[RECORDS FOR PROCESSING — start]

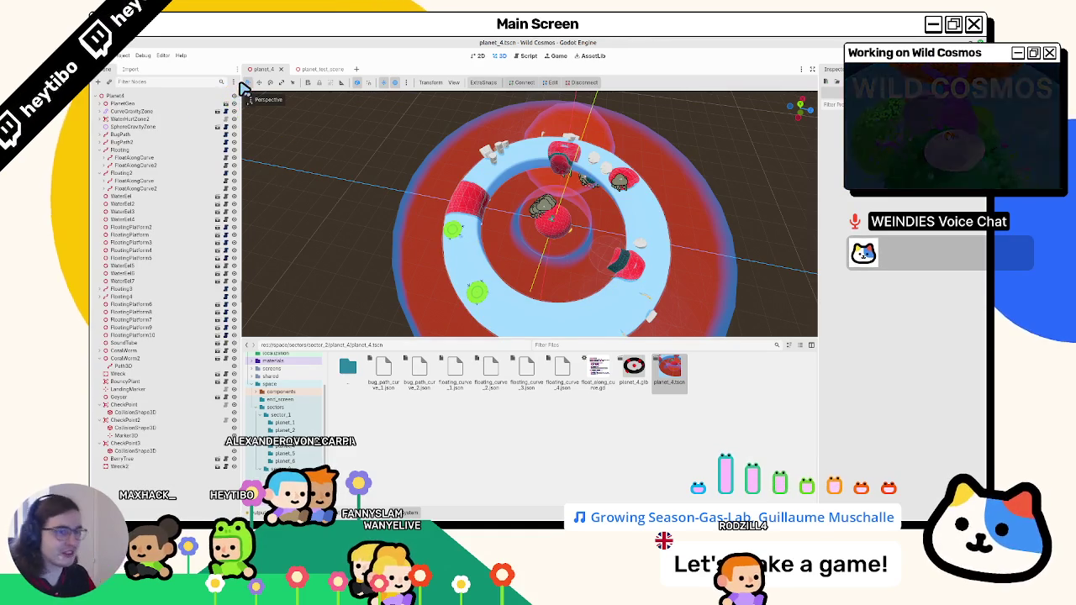
left_click(311, 70)
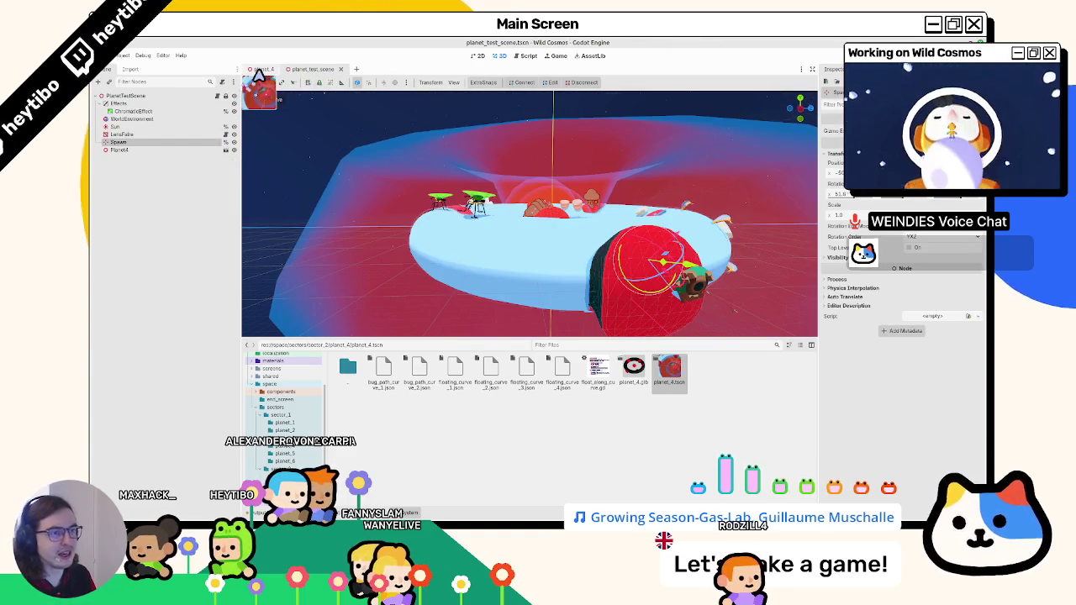
Check the planet test scene, then back in planet_4 select PlanetMesh under PlanetGen.
left_click(260, 71)
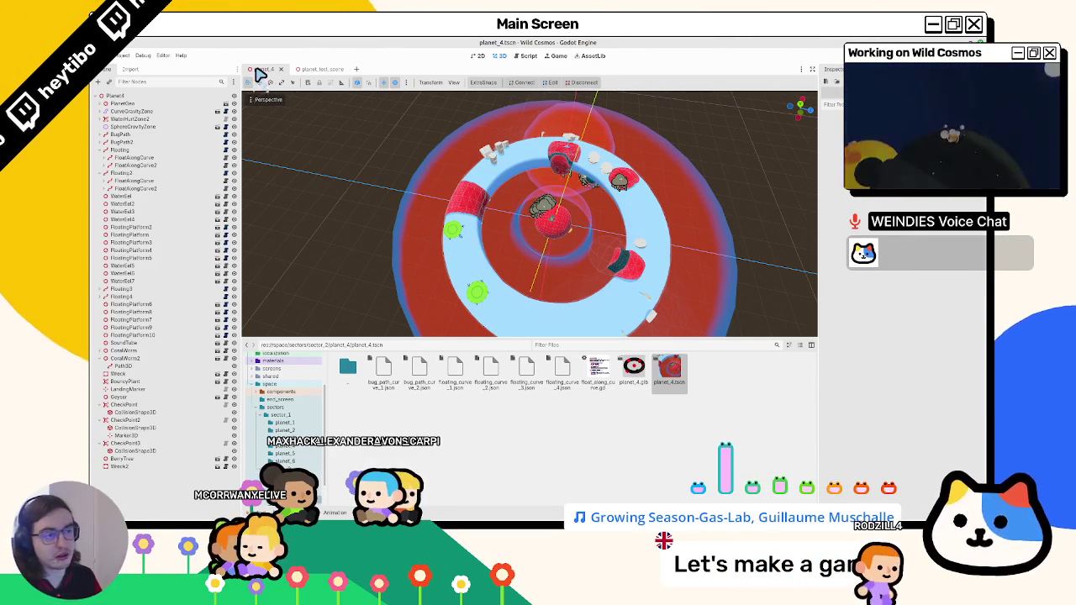
left_click(311, 69)
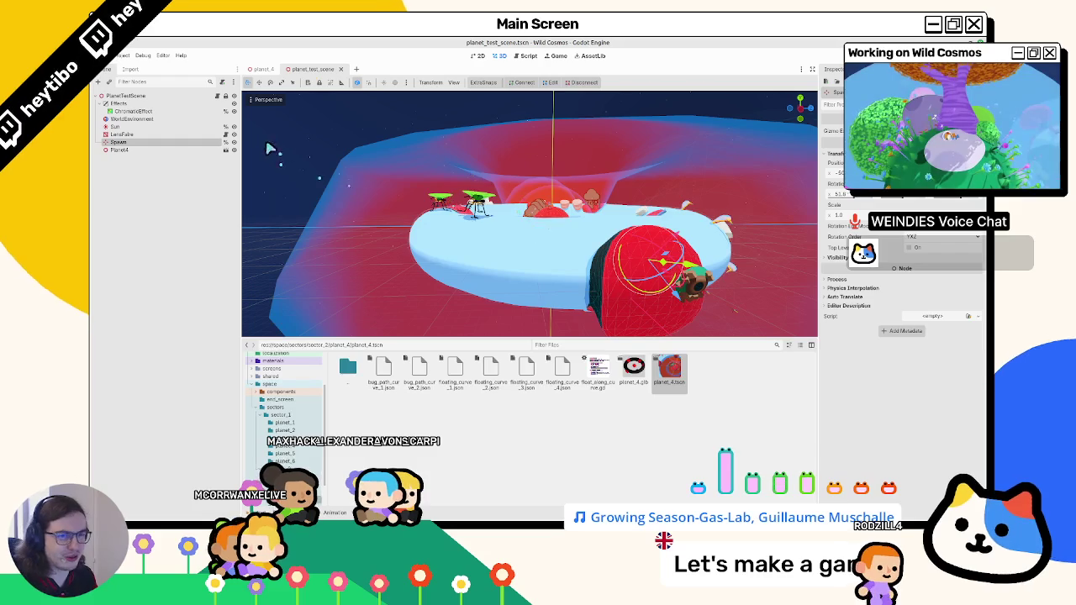
left_click(263, 69)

[RECORDS FOR PROCESSING — finish]

**WHAT THIS TASK INVOLVES**: Each line above should be written out again unchanged; no images are to be carried over.

**COMPLETED EXERCISE**:
left_click(311, 70)
Check the planet test scene, then back in planet_4 select PlanetMesh under PlanetGen.
left_click(260, 71)
left_click(311, 69)
left_click(263, 69)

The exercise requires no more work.